A380 suppliers are frantically adjusting delivery plans and schedules. Airbus chief executive Christian Streiff acknowledges that the restructuring and cost-cutting plan for Airbus will also involve the company’s suppliers. “We are aware that after the customers, our suppliers are our most important partners,” says Streiff. Airbus was due to hold an initial supplier conference call last week.
In the UK, Rolls-Royce has suspended production of the A380’s Trent 900 engine for at least 12 months. In the USA, Engine Alliance (EA) – the General Electric/Pratt & Whitney joint venture which builds the alternative GP7200 engine – is likely to be one of the most severely affected.
P&W, which undertakes final assembly at its Middleton, Connecticut site, says it has “no immediate plans for change [in workforce]”. The company believes it can rejig its plans on other lines to accommodate the employees who had expected to be working on the GP engines.
Programme sources say, however, that the latest A380 delay has been a “big shock to the system”, and has caused a flurry of urgent negotiations throughout the supply chain.
Talks between Airbus and EA are expected to be further complicated by the prospect of changes in the mix of GP7200 and Trent-powered aircraft in the revised delivery schedule.

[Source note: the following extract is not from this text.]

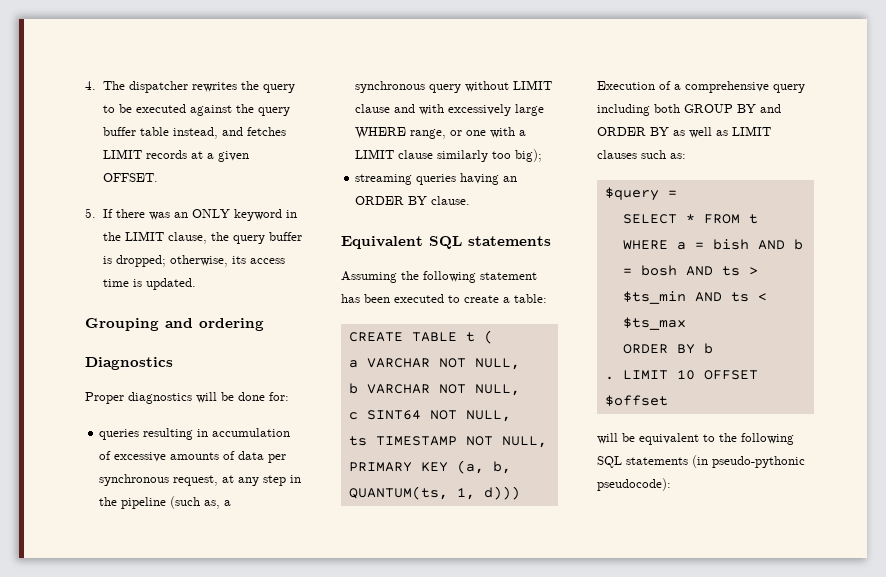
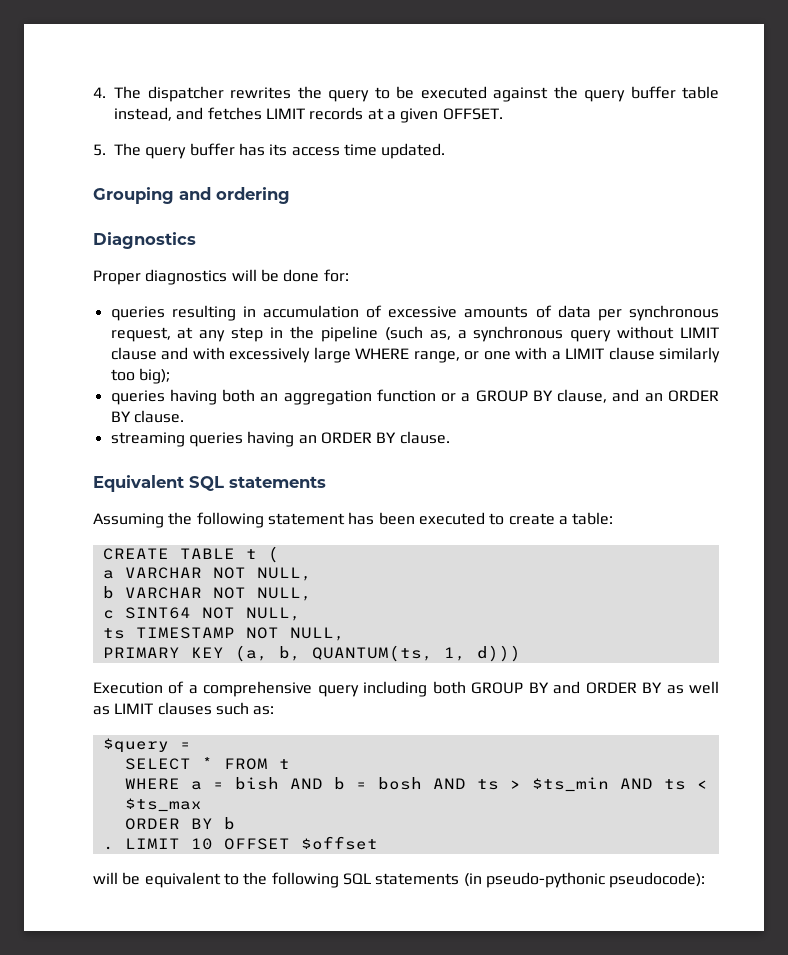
[102,209,297,221] [102,231,302,244] [102,255,228,267] If there was an ONLY keyword in the LIMIT clause, the query buffer is dropped; otherwise, -> [114,143,265,159] The query buffer has
[132,279,142,287] is -> (377, 150) none
(543, 155) none -> [110,389,719,405] [110,410,184,423] // queries having both an aggregation function or a GROUP BY clause, and an ORDER BY clause.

Pratt & Whitney Canada, which produces the PW980 auxiliary power unit, says it does not expect lay-offs.
The crisis at Airbus has sparked particular fears among local French suppliers. Martin Malvy, president of the Midi-Pyrénées region, where Airbus is headquartered, says the “whole industrial fabric faces challenges from the cost-cutting measures announced by EADS and from a possible change in Airbus’s internal organisation across Europe”.
Other suppliers are playing down the financial implications. MTU Aero Engines says: “The delay will not have any effect on our profits, but just lead to a slip of our revenues of around €100 million [$127 million] for the period of 2006, 2007 and 2008.” B/E Aerospace expects A380 delivery delays to have a negative impact on its revenue and earnings in 2006. Goodrich expects a “slightly reduced” cashflow in 2006, but thinks the impact will be temporary.